Friday, May 31, 2002

Interview: Rikki Rockett of Poison

They may use a little less makeup and hairspray these days, but not much else has changed about Poison.

The band's recently-released ninth album, "Hollyweird," is full of the same glitzy, hard rocking, three-chord anthems to hedonism that brought Poison three multi-platinum albums and a string of Top 40 hits in the late 1980s and early '90s. Drummer Rikki Rockett says the band wouldn't have it any other way.

"We've definitely stuck to our guns," Rockett said. "Poison is Poison no matter what else is happening. I don't want to follow trends, because you can't keep up with them anyway."

Rockett said their unflinching commitment to making the music only Poison can make is what has allowed them to continue to tour arenas and amphitheaters long after many of their contemporaries from the '80s have fallen into obscurity.

"You get to a point in your career where you surpass trends - like the Rolling Stones," Rockett said. "I'm not saying we're ever going to be the Rolling Stones, but we aspire to go to that level."

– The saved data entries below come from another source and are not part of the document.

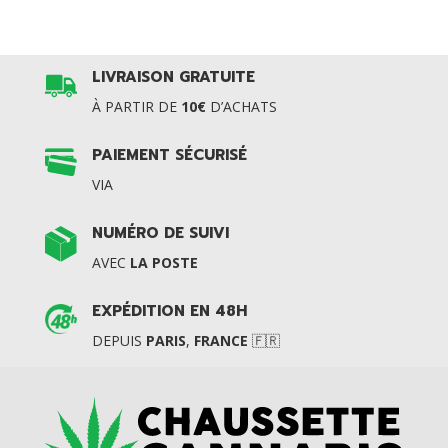
LIVRAISON GRATUITE
À PARTIR DE
10€
D’ACHATS
PAIEMENT SÉCURISÉ
VIA
NUMÉRO DE SUIVI
AVEC
LA POSTE
EXPÉDITION EN 48H
DEPUIS
PARIS
,
FRANCE
🇫🇷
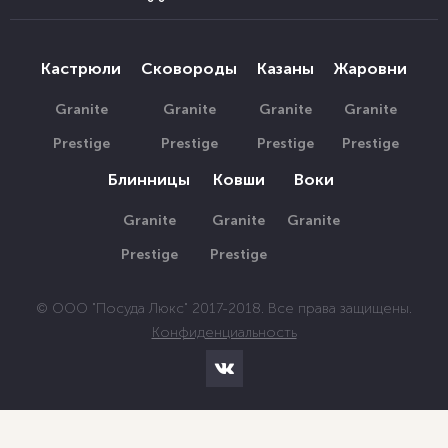
Кастрюли
Сковороды
Казаны
Жаровни
Granite
Granite
Granite
Granite
Prestige
Prestige
Prestige
Prestige
Блинницы
Ковши
Воки
Granite
Granite
Granite
Prestige
Prestige
© ООО "Посуда Люкс" 2017-2018. Все права защищены.
Конфиденциальность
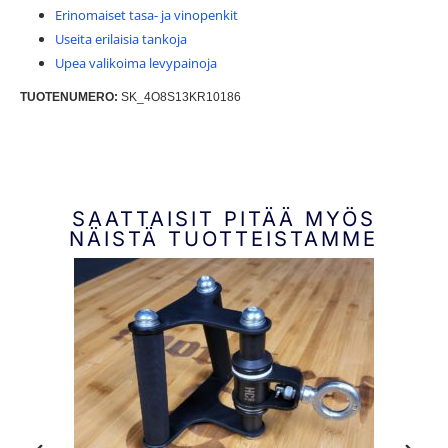
Erinomaiset tasa- ja vinopenkit
Useita erilaisia tankoja
Upea valikoima levypainoja
TUOTENUMERO:
SK_4O8S13KR10186
SAATTAISIT PITÄÄ MYÖS
NÄISTÄ TUOTTEISTAMME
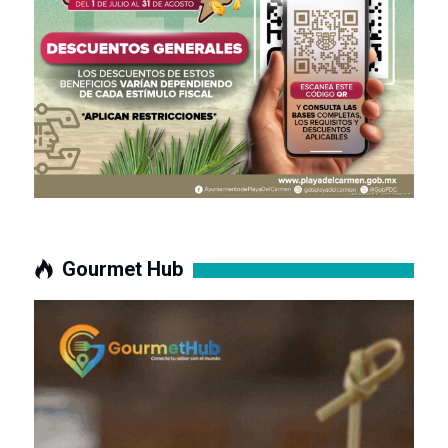
Gourmet Hub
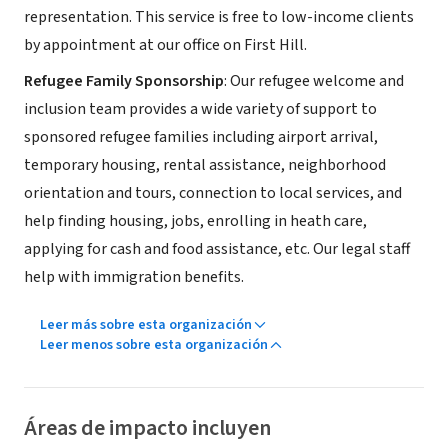
representation. This service is free to low-income clients
by appointment at our office on First Hill.
Refugee Family Sponsorship
: Our refugee welcome and
inclusion team provides a wide variety of support to
sponsored refugee families including airport arrival,
temporary housing, rental assistance, neighborhood
orientation and tours, connection to local services, and
help finding housing, jobs, enrolling in heath care,
applying for cash and food assistance, etc. Our legal staff
help with immigration benefits.
Leer más sobre esta organización
Leer menos sobre esta organización
Áreas de impacto incluyen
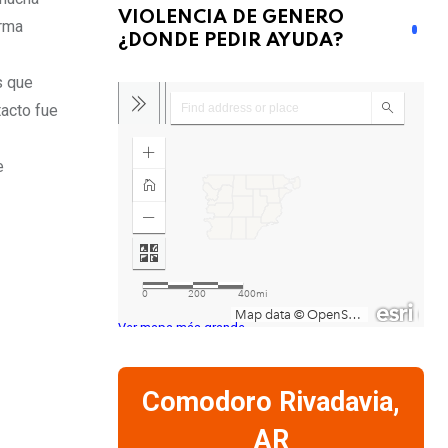
VIOLENCIA DE GENERO
orma
¿DONDE PEDIR AYUDA?
s que
tacto fue
e
Ver mapa más grande
Comodoro Rivadavia,
AR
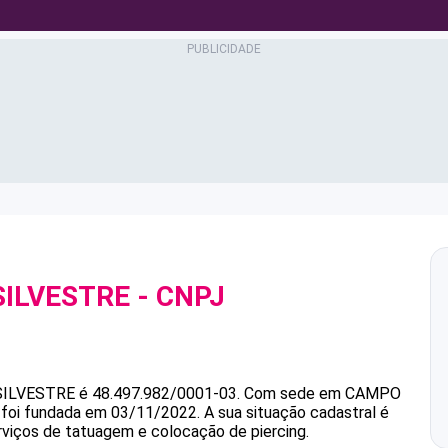
SILVESTRE
- CNPJ
SILVESTRE
é
48.497.982/0001-03
.
Com sede em CAMPO
 foi fundada em 03/11/2022.
A sua situação cadastral é
rviços de tatuagem e colocação de piercing.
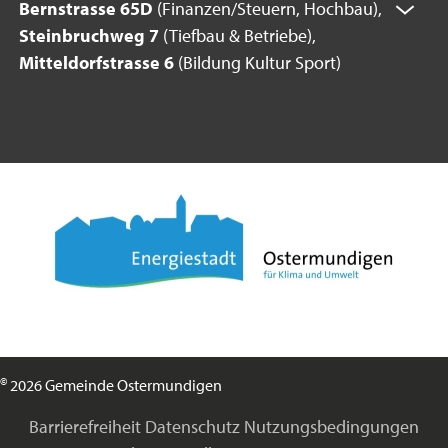
Bernstrasse 65D
(Finanzen/Steuern, Hochbau),
Steinbruchweg 7
(Tiefbau & Betriebe),
Mitteldorfstrasse 6
(Bildung Kultur Sport)
©
2026 Gemeinde Ostermundigen
Barrierefreiheit
Datenschutz
Nutzungsbedingungen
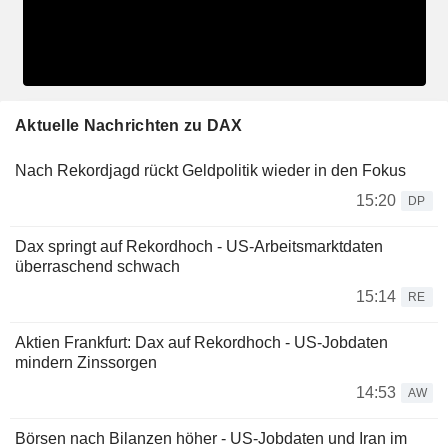
Aktuelle Nachrichten zu DAX
Nach Rekordjagd rückt Geldpolitik wieder in den Fokus
15:20
DP
Dax springt auf Rekordhoch - US-Arbeitsmarktdaten
überraschend schwach
15:14
RE
Aktien Frankfurt: Dax auf Rekordhoch - US-Jobdaten
mindern Zinssorgen
14:53
AW
Börsen nach Bilanzen höher - US-Jobdaten und Iran im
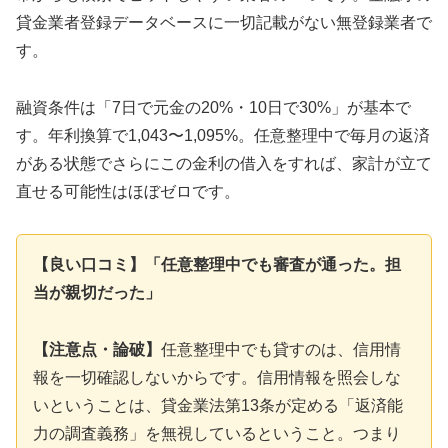
貸金業者登録データベースに一切記載がない無登録業者で
す。
融資条件は「7日で元金の20%・10日で30%」が基本で
す。年利換算で1,043〜1,095%。任意整理中で毎月の返済
がある状態でさらにこの金利の借入をすれば、家計が立て
直せる可能性はほぼゼロです。
【良い口コミ】「任意整理中でも審査が通った。担
当が親切だった」
【注意点・論破】
任意整理中でも貸すのは、信用情
報を一切確認しないからです。信用情報を照会しな
いということは、貸金業法第13条が定める「返済能
力の調査義務」を無視しているということ。つまり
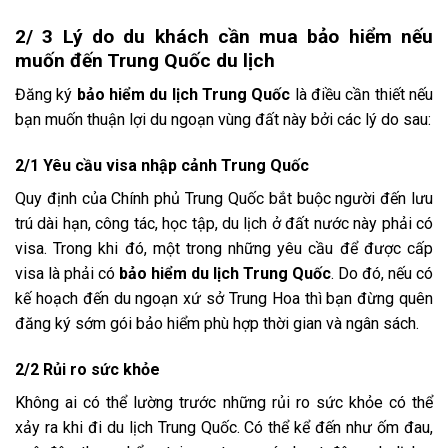
2/ 3 Lý do du khách cần mua bảo hiểm nếu
muốn đến Trung Quốc du lịch
Đăng ký
bảo hiểm du lịch Trung Quốc
là điều cần thiết nếu
bạn muốn thuận lợi du ngoạn vùng đất này bởi các lý do sau:
2/1 Yêu cầu visa nhập cảnh Trung Quốc
Quy định của Chính phủ Trung Quốc bắt buộc người đến lưu
trú dài hạn, công tác, học tập, du lịch ở đất nước này phải có
visa. Trong khi đó, một trong những yêu cầu để được cấp
visa là phải có
bảo hiểm du lịch Trung Quốc
. Do đó, nếu có
kế hoạch đến du ngoạn xứ sở Trung Hoa thì bạn đừng quên
đăng ký sớm gói bảo hiểm phù hợp thời gian và ngân sách.
2/2 Rủi ro sức khỏe
Không ai có thể lường trước những rủi ro sức khỏe có thể
xảy ra khi đi du lịch Trung Quốc. Có thể kể đến như ốm đau,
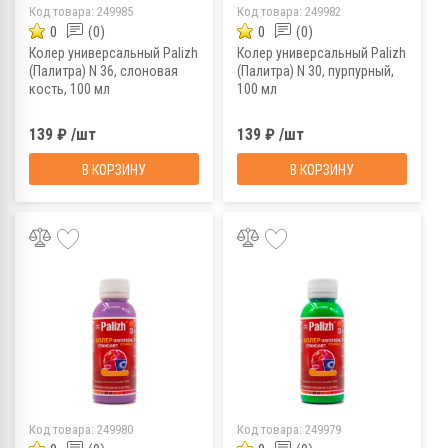
Код товара:
249985
Код товара:
249982
0
(0)
0
(0)
Колер универсальный Palizh
Колер универсальный Palizh
(Палитра) N 36, слоновая
(Палитра) N 30, пурпурный,
кость, 100 мл
100 мл
139 ₽ /шт
139 ₽ /шт
В КОРЗИНУ
В КОРЗИНУ
Код товара:
249980
Код товара:
249979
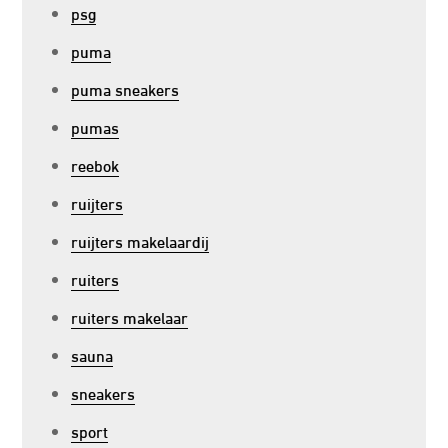
psg
puma
puma sneakers
pumas
reebok
ruijters
ruijters makelaardij
ruiters
ruiters makelaar
sauna
sneakers
sport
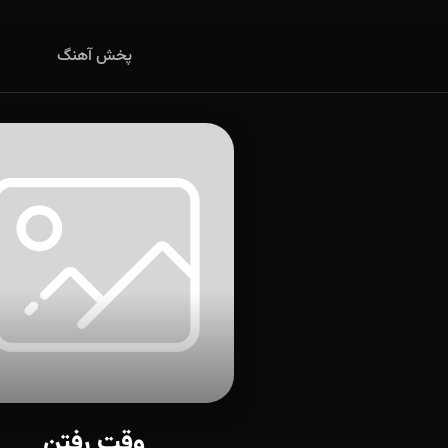
پخش آهنگ
وقت رفتن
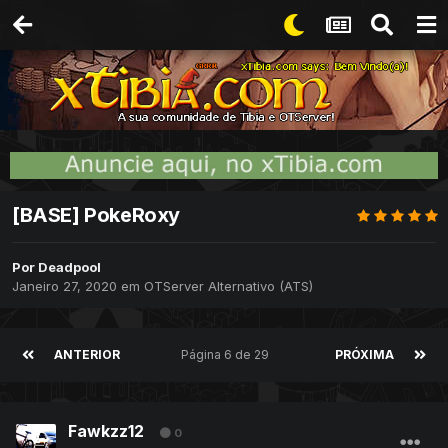
[BASE] PokeRoxy
Por
Deadpool
Janeiro 27, 2020
em
OTServer Alternativo (ATS)
ANTERIOR
Página 6 de 29
PRÓXIMA
Fawkzz12
0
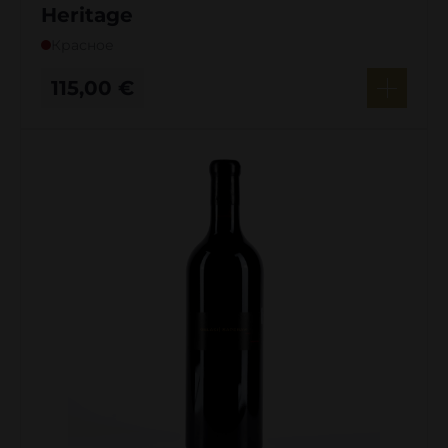
Heritage
Красное
115,00
€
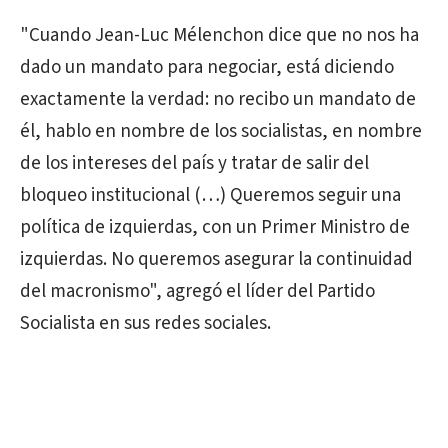
"Cuando Jean-Luc Mélenchon dice que no nos ha
dado un mandato para negociar, está diciendo
exactamente la verdad: no recibo un mandato de
él, hablo en nombre de los socialistas, en nombre
de los intereses del país y tratar de salir del
bloqueo institucional (…) Queremos seguir una
política de izquierdas, con un Primer Ministro de
izquierdas. No queremos asegurar la continuidad
del macronismo", agregó el líder del Partido
Socialista en sus redes sociales.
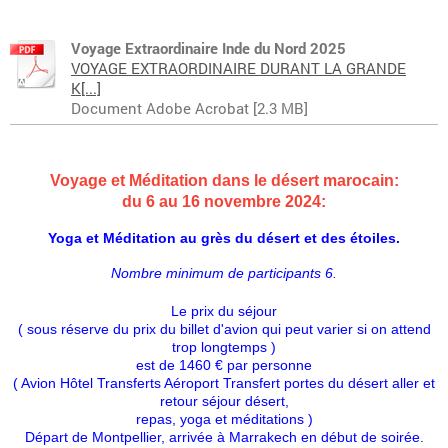
Voyage Extraordinaire Inde du Nord 2025
VOYAGE EXTRAORDINAIRE DURANT LA GRANDE
K[...]
Document Adobe Acrobat [2.3 MB]
Voyage et Méditation dans le désert marocain:
du 6 au 16 novembre 2024:
Yoga et Méditation au grès du désert et des étoiles.
Nombre minimum de participants 6.
Le prix du séjour
( sous réserve du prix du billet d'avion qui peut varier si on attend
trop longtemps )
est de 1460 € par personne
( Avion Hôtel Transferts Aéroport Transfert portes du désert aller et
retour séjour désert,
repas, yoga et méditations )
Départ de Montpellier, arrivée à Marrakech en début de soirée.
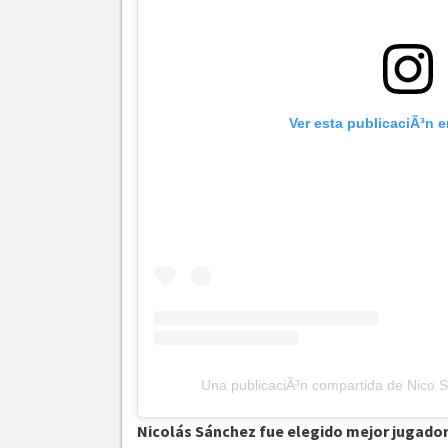
Ver esta publicaciÃ³n 
Una publicaciÃ³n compartida de Nico 
Nicolás Sánchez fue elegido mejor jugador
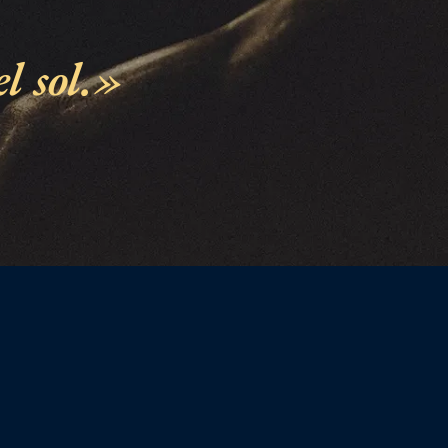
l sol.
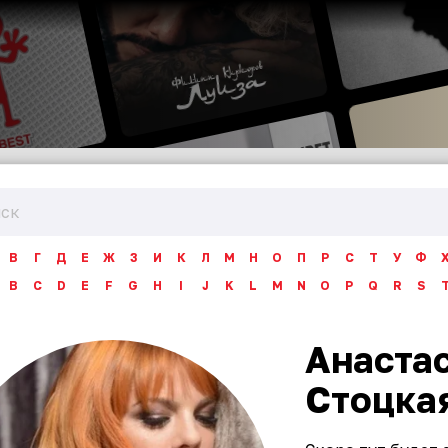
В
Г
Д
Е
Ж
З
И
К
Л
М
Н
О
П
Р
С
Т
У
Ф
B
C
D
E
F
G
H
I
J
K
L
M
N
O
P
Q
R
S
Анаста
Стоцка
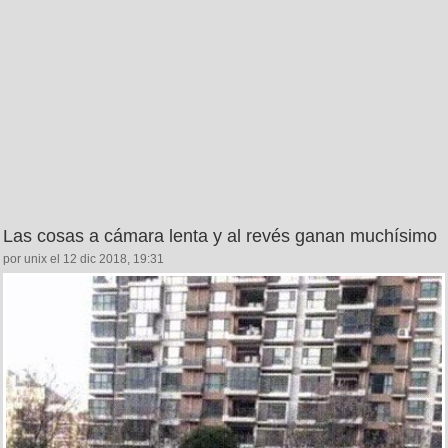
Las cosas a cámara lenta y al revés ganan muchísimo
por unix el 12 dic 2018, 19:31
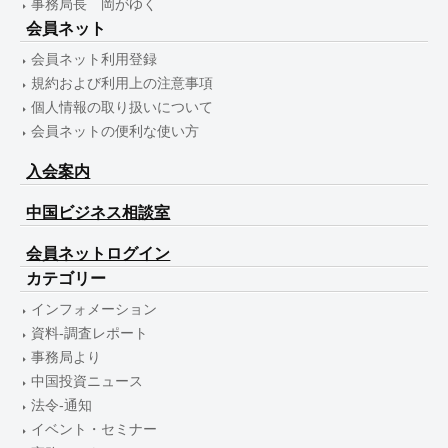
事務局長 岡がゆく
会員ネット
会員ネット利用登録
規約および利用上の注意事項
個人情報の取り扱いについて
会員ネットの便利な使い方
入会案内
中国ビジネス相談室
会員ネットログイン
カテゴリー
インフォメーション
資料-調査レポート
事務局より
中国投資ニュース
法令-通知
イベント・セミナー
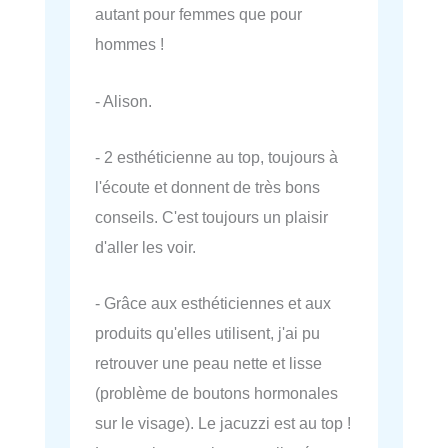
autant pour femmes que pour
hommes !
- Alison.
- 2 esthéticienne au top, toujours à
l'écoute et donnent de très bons
conseils. C'est toujours un plaisir
d'aller les voir.
- Grâce aux esthéticiennes et aux
produits qu'elles utilisent, j'ai pu
retrouver une peau nette et lisse
(problème de boutons hormonales
sur le visage). Le jacuzzi est au top !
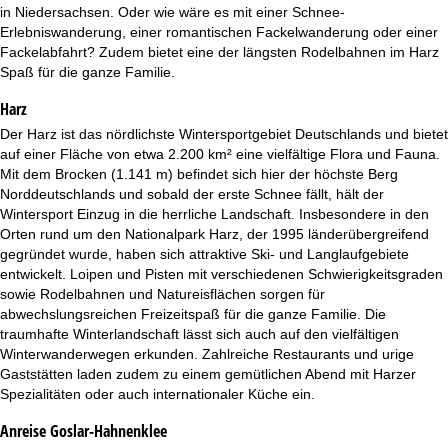
t
in Niedersachsen. Oder wie wäre es mit einer Schnee-
Erlebniswanderung, einer romantischen Fackelwanderung oder einer
e
Fackelabfahrt? Zudem bietet eine der längsten Rodelbahnen im Harz
Spaß für die ganze Familie.
Harz
Der Harz ist das nördlichste Wintersportgebiet Deutschlands und bietet
auf einer Fläche von etwa 2.200 km² eine vielfältige Flora und Fauna.
Mit dem Brocken (1.141 m) befindet sich hier der höchste Berg
Norddeutschlands und sobald der erste Schnee fällt, hält der
Wintersport Einzug in die herrliche Landschaft. Insbesondere in den
Orten rund um den Nationalpark Harz, der 1995 länderübergreifend
gegründet wurde, haben sich attraktive Ski- und Langlaufgebiete
entwickelt. Loipen und Pisten mit verschiedenen Schwierigkeitsgraden
sowie Rodelbahnen und Natureisflächen sorgen für
abwechslungsreichen Freizeitspaß für die ganze Familie. Die
traumhafte Winterlandschaft lässt sich auch auf den vielfältigen
Winterwanderwegen erkunden. Zahlreiche Restaurants und urige
Gaststätten laden zudem zu einem gemütlichen Abend mit Harzer
Spezialitäten oder auch internationaler Küche ein.
Anreise Goslar-Hahnenklee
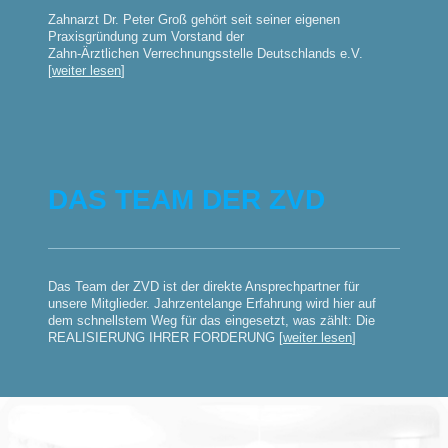
Zahnarzt Dr. Peter Groß gehört seit seiner eigenen
Praxisgründung zum Vorstand der
Zahn-Ärztlichen Verrechnungsstelle Deutschlands e.V.
[
weiter lesen
]
DAS TEAM DER ZVD
Das Team der ZVD ist der direkte Ansprechpartner für
unsere Mitglieder. Jahrzentelange Erfahrung wird hier auf
dem schnellstem Weg für das eingesetzt, was zählt: Die
REALISIERUNG IHRER FORDERUNG [
weiter lesen
]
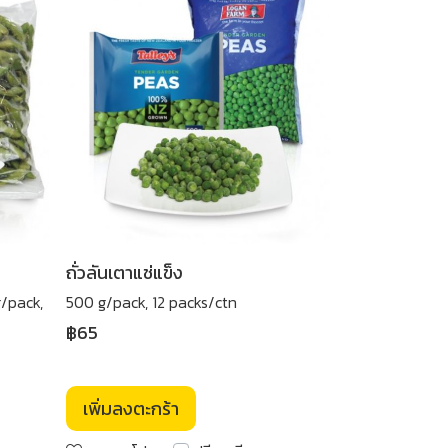
ถั่วลันเตาแช่แข็ง
/pack,
500 g/pack, 12 packs/ctn
฿65
เพิ่มลงตะกร้า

Poison hit the road recently with three other bands from the 1980s - Cinderella, Faster Pussycat and Winger.

It's Poison's fourth similar package tour in as many years. Rockett said the formula is working.

"People seem to love it, because they're familiar with a lot of these artists and a lot of their songs," he said. "There are a lot of newer acts I'd like to have on the road, but the way they're sold - it's a hard-sell. A lot of new music is shoved down your throat. With this tour, everyone knows the bands; everyone knows the songs. It's laid-back and we have fun."

But don't call it a nostalgia tour.

"People who say that are really overlooking the obvious," Rockett said. "We have a current record; we're playing new songs and old songs. We're a band with a history. A rock band that's out there making current records is not a nostalgia act."

Rockett said part of the problem is the perception that you have to be young to have validity as a rock band. He disputes that. He said he thinks a band really needs to show some staying power first.

"I don't want to be young forever; I'm really over the whole idea that you have to be a young band to have any kind of validity," he said. "I'm sorry, but Linkin Park doesn't have validity yet. They're making good music, but until you've done it for a while, how can you know what it's really worth?"

And what about that other term that often gets thrown in the face of 1980s rockers? Rockett said the words "hair band" really don't bother him anymore.

"If we're going to categorize like that, then we'd have to say a lot of the current bands are goatee metal," he joked. "On one hand, it's unflattering, but on the other hand, people have been trying to categorize us for years. First we were metal, then glam, then glitter metal, now hair metal. Everyone is striving to categorize. It's really sad that we just can't have music for people to enjoy."

No matter what you call them, Rockett said there's one thing that Poison will always deliver - a solid stage show. Since their early days, Poison has been known for their over-the-top pyro and light spectacles, and this tour will be no exception.

"If someone's going to make the effort to come out to a show, they really deserve something more than just us playing on stage," Rockett said. "Bands that do that just aren't working hard enough for me."

So far, fans have responded well to what Rockett calls an "old school" approach to the stage show. Their previous package tours have been successful, and he expects this one to do well also.

But will Poison ever enjoy the same kind of success they had in the '80s again? Rockett is not sure he wants that.

"It's a different kind of success we have right now; it's not for the moment," he said. "I'm really happy with how things stand. We have a career; we have a loyal fan base. I think we can do this for a long time. We're not the flavor of the month."